Saved entries
********************
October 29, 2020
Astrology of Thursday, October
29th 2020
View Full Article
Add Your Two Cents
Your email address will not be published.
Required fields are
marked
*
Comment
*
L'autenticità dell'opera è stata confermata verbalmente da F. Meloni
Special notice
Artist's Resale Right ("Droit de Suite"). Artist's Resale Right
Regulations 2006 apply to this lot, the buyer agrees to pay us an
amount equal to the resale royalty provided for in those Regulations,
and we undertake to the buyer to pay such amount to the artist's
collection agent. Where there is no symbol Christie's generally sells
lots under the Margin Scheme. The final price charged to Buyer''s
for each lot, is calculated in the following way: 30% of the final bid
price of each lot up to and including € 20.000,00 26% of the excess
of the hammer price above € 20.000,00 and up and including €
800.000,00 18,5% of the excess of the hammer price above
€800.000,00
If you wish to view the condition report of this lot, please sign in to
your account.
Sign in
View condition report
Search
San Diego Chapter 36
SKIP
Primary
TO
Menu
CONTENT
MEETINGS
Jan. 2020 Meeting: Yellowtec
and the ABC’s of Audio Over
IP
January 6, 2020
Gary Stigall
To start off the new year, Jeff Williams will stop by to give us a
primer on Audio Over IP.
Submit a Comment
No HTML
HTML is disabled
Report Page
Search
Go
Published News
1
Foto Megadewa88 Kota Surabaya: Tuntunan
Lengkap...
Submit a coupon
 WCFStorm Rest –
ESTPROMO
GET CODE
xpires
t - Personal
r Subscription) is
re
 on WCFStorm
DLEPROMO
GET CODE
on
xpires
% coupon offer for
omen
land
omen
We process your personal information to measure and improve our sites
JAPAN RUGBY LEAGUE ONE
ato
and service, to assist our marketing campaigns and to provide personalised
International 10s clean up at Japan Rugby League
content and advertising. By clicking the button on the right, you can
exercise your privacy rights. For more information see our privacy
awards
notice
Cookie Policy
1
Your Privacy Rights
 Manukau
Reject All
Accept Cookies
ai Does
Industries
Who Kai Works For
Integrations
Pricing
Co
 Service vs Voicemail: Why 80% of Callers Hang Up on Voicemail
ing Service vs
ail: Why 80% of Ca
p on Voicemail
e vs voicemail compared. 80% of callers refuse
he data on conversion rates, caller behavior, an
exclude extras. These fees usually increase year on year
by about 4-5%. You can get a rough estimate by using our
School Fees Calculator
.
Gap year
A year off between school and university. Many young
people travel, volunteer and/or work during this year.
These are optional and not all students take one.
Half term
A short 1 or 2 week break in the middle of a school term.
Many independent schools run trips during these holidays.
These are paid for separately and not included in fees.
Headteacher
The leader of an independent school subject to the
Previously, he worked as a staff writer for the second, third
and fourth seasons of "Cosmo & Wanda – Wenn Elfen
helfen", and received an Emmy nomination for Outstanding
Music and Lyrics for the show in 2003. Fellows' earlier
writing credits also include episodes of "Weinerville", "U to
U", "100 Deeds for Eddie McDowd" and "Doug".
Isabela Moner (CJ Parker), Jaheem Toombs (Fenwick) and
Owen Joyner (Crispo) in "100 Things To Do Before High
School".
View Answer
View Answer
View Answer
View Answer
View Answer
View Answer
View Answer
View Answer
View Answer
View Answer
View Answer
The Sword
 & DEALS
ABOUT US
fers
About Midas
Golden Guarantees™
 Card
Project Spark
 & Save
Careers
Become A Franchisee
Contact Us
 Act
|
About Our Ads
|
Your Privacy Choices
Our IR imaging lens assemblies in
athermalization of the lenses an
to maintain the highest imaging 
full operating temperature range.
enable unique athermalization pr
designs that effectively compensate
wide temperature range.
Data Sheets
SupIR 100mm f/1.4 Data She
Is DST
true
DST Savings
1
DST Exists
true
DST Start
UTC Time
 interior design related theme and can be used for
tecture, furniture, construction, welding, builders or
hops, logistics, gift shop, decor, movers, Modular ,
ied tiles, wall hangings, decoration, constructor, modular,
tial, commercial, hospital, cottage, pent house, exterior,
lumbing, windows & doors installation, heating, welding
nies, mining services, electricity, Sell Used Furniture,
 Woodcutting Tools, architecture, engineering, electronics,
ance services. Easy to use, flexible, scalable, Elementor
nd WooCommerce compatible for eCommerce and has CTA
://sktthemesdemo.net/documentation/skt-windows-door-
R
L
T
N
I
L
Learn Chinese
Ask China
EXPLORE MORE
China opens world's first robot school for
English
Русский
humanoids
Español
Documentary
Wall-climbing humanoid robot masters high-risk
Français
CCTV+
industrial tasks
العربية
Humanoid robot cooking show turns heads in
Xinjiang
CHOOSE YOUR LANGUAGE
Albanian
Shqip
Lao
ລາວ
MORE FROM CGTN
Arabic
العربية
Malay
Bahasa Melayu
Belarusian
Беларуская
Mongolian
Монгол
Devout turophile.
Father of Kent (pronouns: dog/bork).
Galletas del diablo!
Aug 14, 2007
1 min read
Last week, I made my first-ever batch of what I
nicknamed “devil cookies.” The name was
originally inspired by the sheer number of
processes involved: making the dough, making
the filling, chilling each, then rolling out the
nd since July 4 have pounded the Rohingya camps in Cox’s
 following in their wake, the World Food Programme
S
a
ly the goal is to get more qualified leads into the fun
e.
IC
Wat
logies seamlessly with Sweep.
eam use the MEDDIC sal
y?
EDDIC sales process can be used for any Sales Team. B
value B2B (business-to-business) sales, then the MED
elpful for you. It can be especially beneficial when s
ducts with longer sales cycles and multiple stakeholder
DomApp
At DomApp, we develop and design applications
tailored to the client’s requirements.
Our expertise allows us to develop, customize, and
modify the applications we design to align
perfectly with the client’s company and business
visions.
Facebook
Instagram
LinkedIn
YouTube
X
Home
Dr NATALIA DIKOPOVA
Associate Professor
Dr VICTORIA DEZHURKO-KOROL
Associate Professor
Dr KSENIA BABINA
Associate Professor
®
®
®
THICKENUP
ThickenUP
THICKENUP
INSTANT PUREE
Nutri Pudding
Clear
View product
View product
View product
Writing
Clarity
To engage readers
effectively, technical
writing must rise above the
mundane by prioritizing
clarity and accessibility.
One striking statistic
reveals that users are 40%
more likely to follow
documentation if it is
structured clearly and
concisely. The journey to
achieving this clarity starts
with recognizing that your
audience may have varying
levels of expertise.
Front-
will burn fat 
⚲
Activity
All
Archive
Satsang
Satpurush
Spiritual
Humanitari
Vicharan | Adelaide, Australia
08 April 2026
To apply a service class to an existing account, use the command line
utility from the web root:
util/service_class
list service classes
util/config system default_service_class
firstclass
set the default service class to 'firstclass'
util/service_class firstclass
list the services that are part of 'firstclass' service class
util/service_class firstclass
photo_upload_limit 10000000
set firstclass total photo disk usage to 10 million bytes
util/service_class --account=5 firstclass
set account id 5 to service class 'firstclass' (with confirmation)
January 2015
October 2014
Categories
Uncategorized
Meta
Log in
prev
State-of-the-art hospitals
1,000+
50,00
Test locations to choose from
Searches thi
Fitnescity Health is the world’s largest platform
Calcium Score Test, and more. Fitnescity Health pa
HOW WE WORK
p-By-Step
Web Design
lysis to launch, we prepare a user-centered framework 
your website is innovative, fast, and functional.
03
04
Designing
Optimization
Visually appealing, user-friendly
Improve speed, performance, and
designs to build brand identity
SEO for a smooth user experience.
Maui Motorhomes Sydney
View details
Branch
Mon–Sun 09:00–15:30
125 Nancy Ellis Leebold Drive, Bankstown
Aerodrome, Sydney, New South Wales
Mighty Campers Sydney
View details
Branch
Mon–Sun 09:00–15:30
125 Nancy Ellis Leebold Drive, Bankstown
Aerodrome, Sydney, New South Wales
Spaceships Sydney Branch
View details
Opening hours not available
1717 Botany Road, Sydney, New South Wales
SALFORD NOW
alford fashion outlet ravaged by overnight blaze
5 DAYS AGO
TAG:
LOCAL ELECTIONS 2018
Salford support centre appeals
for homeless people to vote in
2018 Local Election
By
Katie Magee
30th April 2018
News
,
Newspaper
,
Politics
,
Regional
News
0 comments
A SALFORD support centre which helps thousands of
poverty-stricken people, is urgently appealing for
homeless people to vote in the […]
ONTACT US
********************
● **About this exercise**:
Would you print exactly, and only, the lines of the data above from the line with "About Midas" through the line with "processes involved: making the dough, making", inclusive?

● **The completed task**:
About Midas
Golden Guarantees™
 Card
Project Spark
 & Save
Careers
Become A Franchisee
Contact Us
 Act
|
About Our Ads
|
Your Privacy Choices
Our IR imaging lens assemblies in
athermalization of the lenses an
to maintain the highest imaging 
full operating temperature range.
enable unique athermalization pr
designs that effectively compensate
wide temperature range.
Data Sheets
SupIR 100mm f/1.4 Data She
Is DST
true
DST Savings
1
DST Exists
true
DST Start
UTC Time
 interior design related theme and can be used for
tecture, furniture, construction, welding, builders or
hops, logistics, gift shop, decor, movers, Modular ,
ied tiles, wall hangings, decoration, constructor, modular,
tial, commercial, hospital, cottage, pent house, exterior,
lumbing, windows & doors installation, heating, welding
nies, mining services, electricity, Sell Used Furniture,
 Woodcutting Tools, architecture, engineering, electronics,
ance services. Easy to use, flexible, scalable, Elementor
nd WooCommerce compatible for eCommerce and has CTA
://sktthemesdemo.net/documentation/skt-windows-door-
R
L
T
N
I
L
Learn Chinese
Ask China
EXPLORE MORE
China opens world's first robot school for
English
Русский
humanoids
Español
Documentary
Wall-climbing humanoid robot masters high-risk
Français
CCTV+
industrial tasks
العربية
Humanoid robot cooking show turns heads in
Xinjiang
CHOOSE YOUR LANGUAGE
Albanian
Shqip
Lao
ລາວ
MORE FROM CGTN
Arabic
العربية
Malay
Bahasa Melayu
Belarusian
Беларуская
Mongolian
Монгол
Devout turophile.
Father of Kent (pronouns: dog/bork).
Galletas del diablo!
Aug 14, 2007
1 min read
Last week, I made my first-ever batch of what I
nicknamed “devil cookies.” The name was
originally inspired by the sheer number of
processes involved: making the dough, making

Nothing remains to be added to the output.